▶ _Supplied material_
++++++++

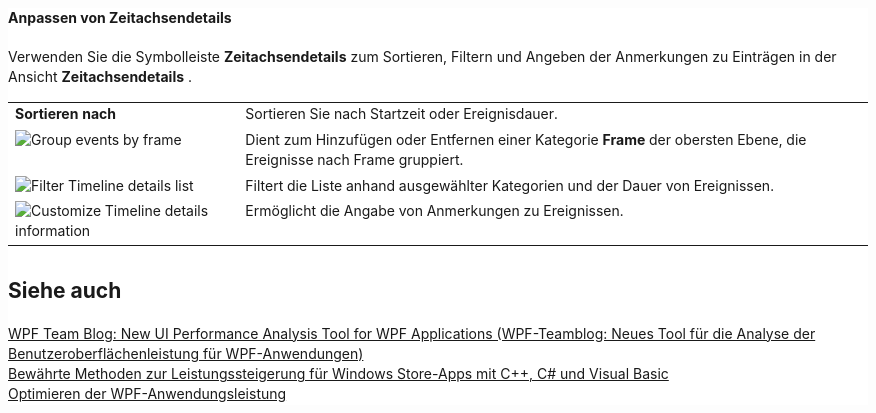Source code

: #### <a name="BKMK_Customizing_Timeline_details_"></a> Anpassen von Zeitachsendetails  
 Verwenden Sie die Symbolleiste **Zeitachsendetails** zum Sortieren, Filtern und Angeben der Anmerkungen zu Einträgen in der Ansicht **Zeitachsendetails** .  
  
|||  
|-|-|  
|**Sortieren nach**|Sortieren Sie nach Startzeit oder Ereignisdauer.|  
|![Group events by frame](../profiling/media/timeline-groupbyframes.png "TIMELINE_GroupByFrames")|Dient zum Hinzufügen oder Entfernen einer Kategorie **Frame** der obersten Ebene, die Ereignisse nach Frame gruppiert.|  
|![Filter Timeline details list](../profiling/media/timeline-filter.png "TIMELINE_Filter")|Filtert die Liste anhand ausgewählter Kategorien und der Dauer von Ereignissen.|  
|![Customize Timeline details information](../profiling/media/timeline-viewsettings.png "TIMELINE_ViewSettings")|Ermöglicht die Angabe von Anmerkungen zu Ereignissen.|  
  
## <a name="see-also"></a>Siehe auch  
 [WPF Team Blog: New UI Performance Analysis Tool for WPF Applications (WPF-Teamblog: Neues Tool für die Analyse der Benutzeroberflächenleistung für WPF-Anwendungen)](https://devblogs.microsoft.com/wpf/new-ui-performance-analysis-tool-for-wpf-applications/)   
 [Bewährte Methoden zur Leistungssteigerung für Windows Store-Apps mit C++, C# und Visual Basic](https://msdn.microsoft.com/567bcefa-5da5-4e42-a4b8-1358c71adfa2)   
 [Optimieren der WPF-Anwendungsleistung](https://msdn.microsoft.com/library/ac8c6aa3-3c68-4a24-9827-3b6c829c1ebf)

++++++++

▶ _About this task_
Reproduce the rows word for word from the start of the rows down to and including the line holding "Verwenden Sie die". Leave the pictures out of your answer.

▶ _Problem solution_
Source code

: #### <a name="BKMK_Customizing_Timeline_details_"></a> Anpassen von Zeitachsendetails  
 Verwenden Sie die Symbolleiste **Zeitachsendetails** zum Sortieren, Filtern und Angeben der Anmerkungen zu Einträgen in der Ansicht **Zeitachsendetails** .  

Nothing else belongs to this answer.